The following post is the text of my remarks at Brimmer’s Opening Convocation on Monday, September 11, 2017.
Good Morning Students, Faculty, and Administration,
It is great to see so many former Lower School students sitting on the stage at the start of their senior year!
I would like to start by sharing a poem that may help you understand how to be a thinker or a doer.
All I Really Need To Know I Learned In Kindergarten
by Robert Fulghum
Most of what I really need
To know about how to live
And what to do and how to be
I learned in kindergarten.
Wisdom was not at the top
Of the graduate school mountain,
But there in the sandpile at Sunday school.
These are the things I learned:
Don’t hit people.
Put things back where you found them.
Clean up your own mess.
Don’t take things that aren’t yours.
Say you’re sorry when you hurt somebody.
Wash your hands before you eat.
Warm cookies and cold milk are good for you.
Live a balanced life –
Learn some and think some
And draw and paint and sing and dance
And play and work everyday some.
Take a nap every afternoon.
When you go out into the world,
Watch out for traffic,
Hold hands and stick together.
Be aware of wonder.
Yes, it all begins in Lower School; for a number of you on this stage, it started in Pre-K with Mrs. Bos and Mrs. Bentley! Whether you started in Pre-K or Kindergarten here at Brimmer or at another school, you took the first steps to becoming thinkers and doers in those early grades. Early Childhood classrooms have always been innovation spaces in which students have enjoyed tinkering.

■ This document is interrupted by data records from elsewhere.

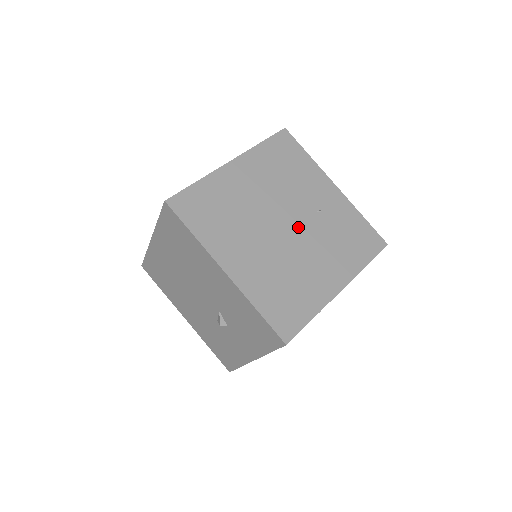
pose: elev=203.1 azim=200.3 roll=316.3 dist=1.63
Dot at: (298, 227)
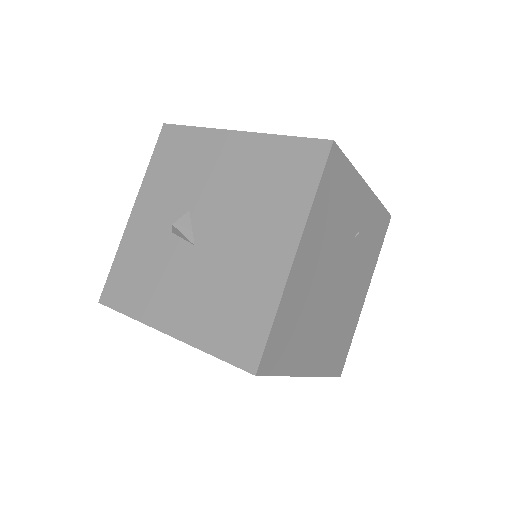
Dot at: (345, 271)
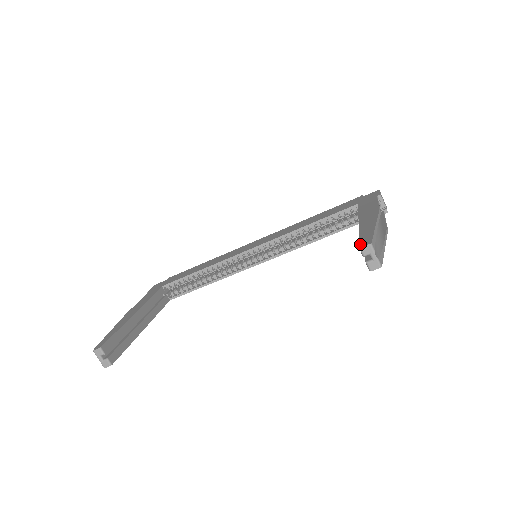
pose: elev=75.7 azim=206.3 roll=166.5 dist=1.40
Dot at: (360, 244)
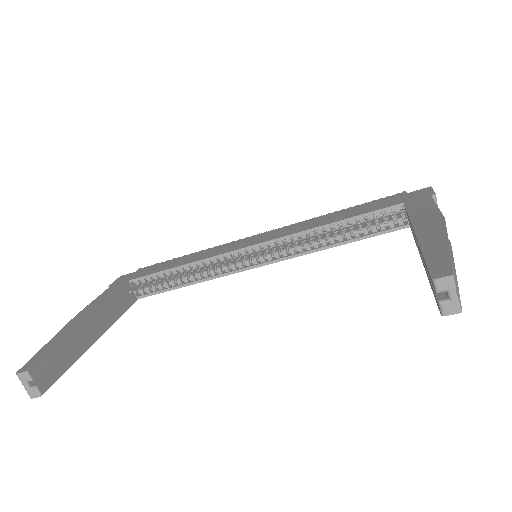
Dot at: (432, 272)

I want to thank the fourth-grade teachers for giving me a leg up on an example of inspiring thinkers and doers. They have created a Human Body Arm Design unit in
which the students are thinkers as they research how an arm works and then make plans using their acquired knowledge to build a movable arm. The doers use the design process to actually create an arm that works and can pick up an object. The students learn the importance of being both thinkers and doers and as importantly collaborators.
When I asked the fifth-grade teachers for an example of how they inspire thinkers and doers, they were quick to point to the Fifth Grade Capstone Exhibition and said that it challenges the thinkers to do and the doers to think! The students need to identify how a person, a group of people, or an event demonstrates “Strength of Character,” which takes a lot of thought, and those of you who attended Brimmer in Fifth Grade have to remember being doers completing your written and visual components while honing your three- to five-minute oral presentation.

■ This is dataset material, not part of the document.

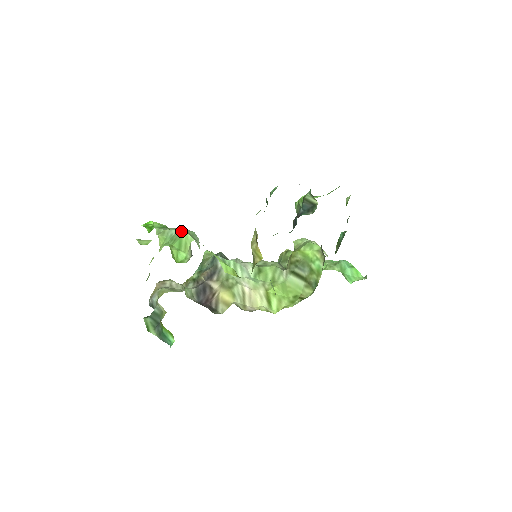
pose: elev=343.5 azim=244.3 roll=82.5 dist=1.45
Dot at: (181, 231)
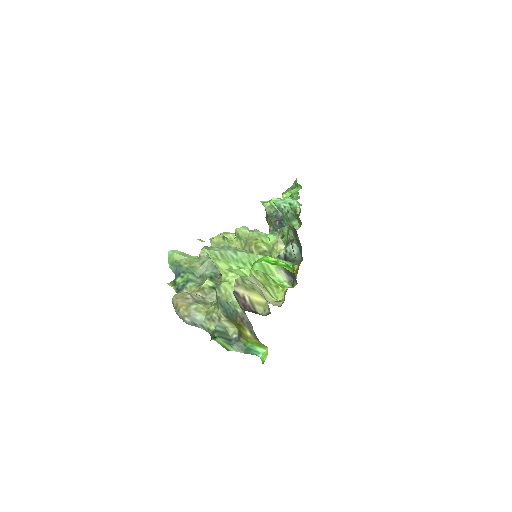
Dot at: (246, 253)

Finally, I always feel that the faculty tries to mirror what we want our students to do, and sometimes it works and sometimes it doesn’t. I remember one time when the Lower School faculty, as part of our Critical Friends’ work, was asked to create a game. We were given a ping-pong ball and a table space, and we were told that the game we developed could be anything we liked, except it could not be anything like table tennis! Well, trying not to make a long story longer, we had a lot of thinkers in the group and the discussion regarding rules went on and on and on. Finally, one person said, “Let’s stop talking about what we want the game to look like, and let’s get up and try playing it!” I’ll let you all figure out who the doer was…
As this year progresses, be thinkers or doers or better yet, be both!